While it didn't pass any legislation, President Obama's nationwide address on health care Wednesday night was a boon to some investors.

The prospects for reform remain uncertain, but investors signaled their own views Thursday by pushing up shares of Wellpoint (WLP), UnitedHealth Group (UNH) and Aetna (AET), the three largest managed care health-insurance providers. Managed-care stocks fell last spring on their decline in profitability and Obama's election. But each company has seen double-digit gains in the last three months as the prospects for a large government insurance program diminished. Obama s address Wednesday didn t change investor s sentiment.

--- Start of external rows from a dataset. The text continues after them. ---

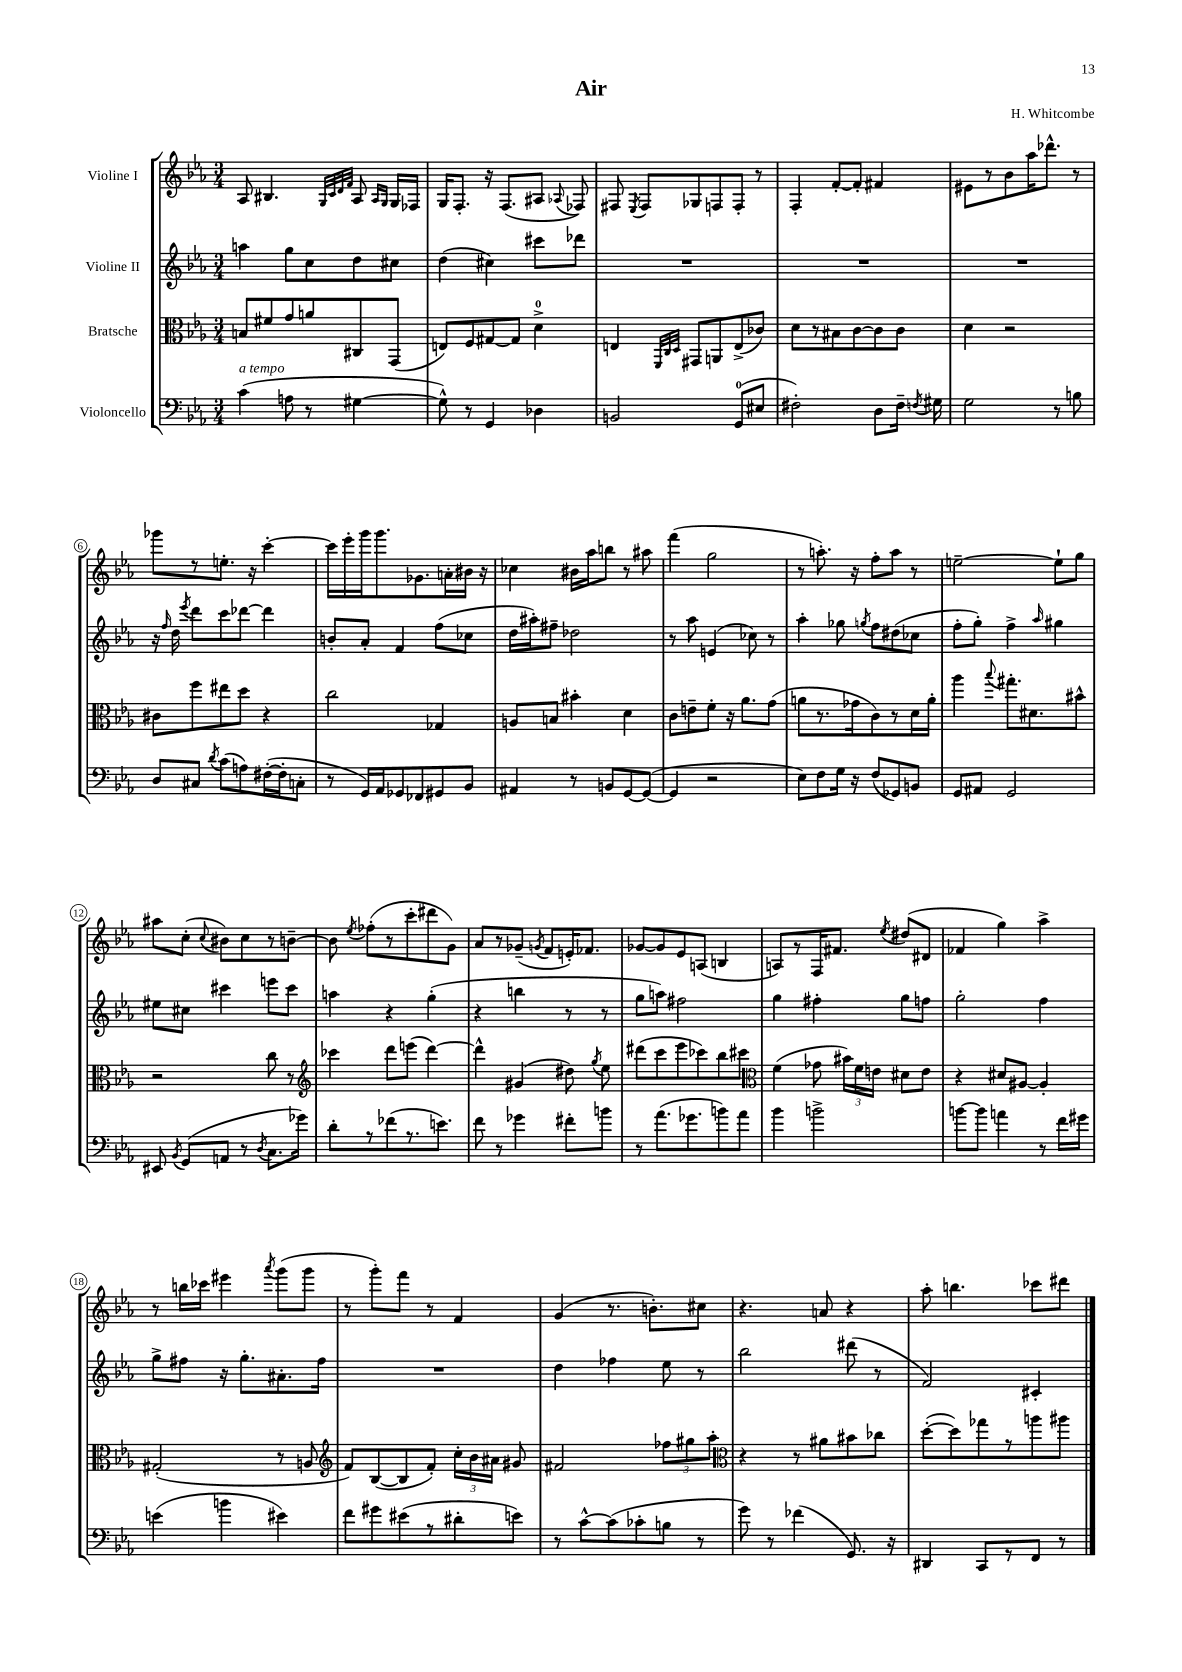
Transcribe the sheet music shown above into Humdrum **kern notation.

**kern	**kern	**kern	**kern
*staff4	*staff3	*staff2	*staff1
*clefF4	*clefC3	*clefG2	*clefG2
*k[b-e-a-]	*k[b-e-a-]	*k[b-e-a-]	*k[b-e-a-]
*M3/4	*M3/4	*M3/4	*M3/4
(4c	8B	4aa	8A-
.	8f#	.	4.B#
8A	8g	8gg	.
8r	8a	8cc	.
.	.	.	32qqG
.	.	.	32qqc
.	.	.	32qqd
.	.	.	32qqf
[4G#	8C#	8dd	8A-
.	.	.	16qqA-
.	.	.	16qqG
.	(8GG	8cc#	16G
.	.	.	16F-
=	=	=	=
8G#^^])	8E)	(4dd	16G
.	.	.	8.F'
8r	8F	.	.
4GG	[8G#	4cc#)	16r
.	.	.	(8.F
.	8G#]	.	.
4D-	4d^	8ccc#	8A#
.	.	.	8qqA-
.	.	8ddd-	8F-)
=	=	=	=
2BB	4E	2.r	8F#
.	.	.	8qE-
.	.	.	8F#
.	32qqFF	.	.
.	32qqC	.	.
.	32qqD	.	.
.	8GG#	.	8G-
.	8AA	.	8F
(8GG	(8E^	.	8F'
8E#	8c-)	.	8r
=	=	=	=
2F#')	8d	2.r	4F'
.	8r	.	.
.	8B#	.	[8f'
.	[8c	.	8f']
8D	8c]	.	4f#
16F#~	8c	.	.
8qF	.	.	.
16G#	.	.	.
=	=	=	=
2G	4d	2.r	8e#
.	.	.	8r
.	2r	.	8b-
.	.	.	16aa-
.	.	.	8.ddd-^^
8r	.	.	.
8B	.	.	8r
=	=	=	=
8D	8c#	16r	8ggg-
.	.	16qqff	.
.	.	16dd	.
.	.	8qeee-	.
8C#	8ff	8ddd	8r
8qd	.	.	.
(8c	8ee#	8ccc	8.ee'
8A)	8dd	[8ddd-	.
.	.	.	16r
([16F#'	4r	4ddd-]	[4ccc'
16F#']	.	.	.
8C'	.	.	.
=	=	=	=
8r	2cc	8b'	16ccc]
.	.	.	16eee-'
16GG)	.	8a-'	16ggg
16AA-	.	.	8.ggg
8GG-	.	4f	.
8FF-	.	.	8.g-
8GG#	4G-	(8ff	.
.	.	.	16a'
8BB-	.	8cc-	16b#
.	.	.	16r
=	=	=	=
4AA#	8A	16dd	4cc-
.	.	16aa#')	.
.	8B	8ff#~	.
8r	4b#'	2dd-	16b#
.	.	.	16aa-
8BB	.	.	8bb
[8GG	4d	.	8r
(8GG_	.	.	8aa#
=	=	=	=
4GG]	8c	8r	(4fff
.	8e~	8aa-	.
2r	8f'	(4e	2gg
.	16r	.	.
.	8.a-	.	.
.	.	8cc-)	.
.	(8g	8r	.
=	=	=	=
8E-)	8a	4aa-'	8r
8F	8.r	.	8.aa')
16G	.	8gg-	.
16r	16g-	.	16r
.	.	8qgg	.
(8F	8c)	8ff	8ff'
8GG-)	8r	(8dd#	8aa
8BB	16d	8cc-	8r
.	16a'	.	.
=	=	=	=
8GG	4aa-	8ff'	[2ee~
8AA#	.	8gg')	.
.	8qqbb-	.	.
2GG	8.gg#'	4ff^	.
.	8.d#	.	.
.	.	16qqaa-	.
.	.	4gg#	8ee`]
.	8b#^^	.	8gg
=	=	=	=
8EE#	2r	8ee#	8aa#
8qBB-	.	.	.
(8GG	.	8cc#	(8cc'
.	.	.	8qqcc
8AA	.	4ccc#	8b#)
8r	.	.	8cc
8qD	.	.	.
8.C	8cc	8eee	8r
.	8r	8ccc#	[8b~
16g-)	.	.	.
=	=	=	=
*	*clefG2	*	*
8d'	4ccc-	4aa	8b]
.	.	.	8qee-
8r	.	.	(8ff-'
(8f-	8ddd	4r	8r
8.r	(8eee	.	8ccc'
.	[4ddd)	(4gg'	8ddd#
8.e)	.	.	.
.	.	.	8g)
=	=	=	=
8f	4ddd^^]	4r	8a-
8r	.	.	8r
4g-	(4g#	4bb	(8g-~
.	.	.	8qg
.	.	.	8f
8f#'	8dd#)	8r	16e')
.	.	.	8.f-
.	8qgg	.	.
8b	8ee-	8r	.
=	=	=	=
8r	(8ddd#	8gg	[8g-
(8.a-	8ccc	8aa)	8g-]
.	8eee-	2ff#	8e-
8.g-	.	.	.
.	8ccc-)	.	(8A
8b)	8bb-	.	4B
8a-	8ccc#	.	.
=	=	=	=
*	*clefC3	*	*
4b-	(4f	4gg	8A)
.	.	.	8r
2b^	8g-	4ff#'	16F
.	.	.	8.f#
.	24b#)	.	.
.	24f	.	.
.	24e	.	.
.	.	.	8qee-
.	8d#	8gg	(8dd#
.	8e	8ff	8d#
=	=	=	=
[8b	4r	2gg'	4f-
8b]	.	.	.
4a	8d#	.	4gg)
.	[8A#	.	.
8r	4A#']	4ff	4aa-^
16f	.	.	.
16g#	.	.	.
=	=	=	=
(4e	(2G#'	8gg^	8r
.	.	8ff#	16bb
.	.	.	16ccc-
4b	.	16r	4eee#
.	.	8.gg'	.
.	.	.	8qaaa-
4e#)	8r	8.a#'	(8ggg
.	8A	.	8ggg
.	.	16ff#	.
=	=	=	=
*	*clefG2	*	*
8f	8f)	2.r	8r
8g#	([8B-	.	8ggg')
(8e#	8B-]	.	8fff
8r	8f')	.	8r
8d#'	24cc'	.	4f
.	24b-	.	.
.	24a#	.	.
8e)	8g#	.	.
=	=	=	=
8r	2f#	4dd	(4g
[8c^^	.	.	.
(8c]	.	4ff-	8.r
8c-'	.	.	.
.	.	.	8.b')
8B	12ff-	8ee-	.
.	12gg#	.	.
8r	.	8r	8cc#
.	12aa-'	.	.
=	=	=	=
*	*clefC3	*	*
8g)	4r	2bb-	4.r
8r	.	.	.
(4f-	8r	.	.
.	8a#	.	8a
8.GG)	8b#	(8ddd#	4r
.	8cc-	8r	.
16r	.	.	.
=	=	=	=
4DD#	([8dd'	2f)	8aa-'
.	8dd])	.	4.bb
8CC	8gg-	.	.
8r	8r	.	.
8FF	8aa	4c#'	8ccc-
8r	8aa#	.	8ddd#
==	==	==	==
*-	*-	*-	*-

Thursday's stock price moves in managed care show how deeply policy speculation has affected health-care companies, and demonstrate that the market believes that some form of health-care legislation will pass. While pharmaceutical manufacturers, medical device makers and clinical laboratories could also be affected, particularly under a plan championed by Senate Finance Committee Chairman Max Baucus (D., Mont.), the market's been most sensitive on managed-care names.

"Most of the recent fluctuations and variability we have seen daily moves of 2, 4, even 5% -- have been just on the changing tone of important people out of Washington," Morningstar analyst Matthew Coffina says. "All that volatility has been expanded by speculation around policy."

Whether Obama can exert his will on an increasingly fractious Congress won't be known until Baucus unveils a draft bill, now scheduled for review the week of Sept. 21. Prospects for the bill are far from certain, ISI Group policy analysts Tom Gallagher and Andy Laperriere wrote in a Thursday note.

"Last night President Obama gave a solid speech that we think will likely help his own poll numbers and boost public support for his health-care plan, at least temporarily," they wrote. "It should give the Democrats some momentum in the coming weeks, but we would caution that many of the contentious issues that Obama presented as settled or non-controversial remain tough legislative and political challenges."

But BMO Capital Markets analyst David Shove says the markets now back some kind of reform, and are voting with their wallets.

"The president spoke and the stocks went up," Shove says. "Normally, until recently, when the president has spoken, those stocks went down. Managed care and a lot of health-care names have been trading on [the belief that] reform wins." Coffina says reform talk has acted as a brake, and now that's being released. "Now, on fundamentals, the larger companies are pretty cheap, we think," he says.

Shove says the price-to-earnings multiples of several managed-care stocks could rise from their now-depressed levels once the health-care issue is settled in Congress "[Investors] will go back to the normal three questions: What's the price, what's the cost and how many members are you going to have?" he says.

While managed care pricing is alright, and insurers have adjusted to higher medical costs, the weak economy could soon assert itself on the industry. "Membership is horrible," Shove says. "Because Americans are not working. Also, investment income has dropped. It used to account for about 20% or more of revenue, now it's 10% or lower."

While political deal making continues and Wall Street takes a back seat to Washington, Coffina says investors still have a chance to profit from the health-care debate. "On a valuation basis, based on likely legislative outcomes, we think there's a significant enough margin of safety, especially for UnitedHealth and Wellpoint, that they're cheap enough -- relative to what's likely to happen -- that it's worth the risk."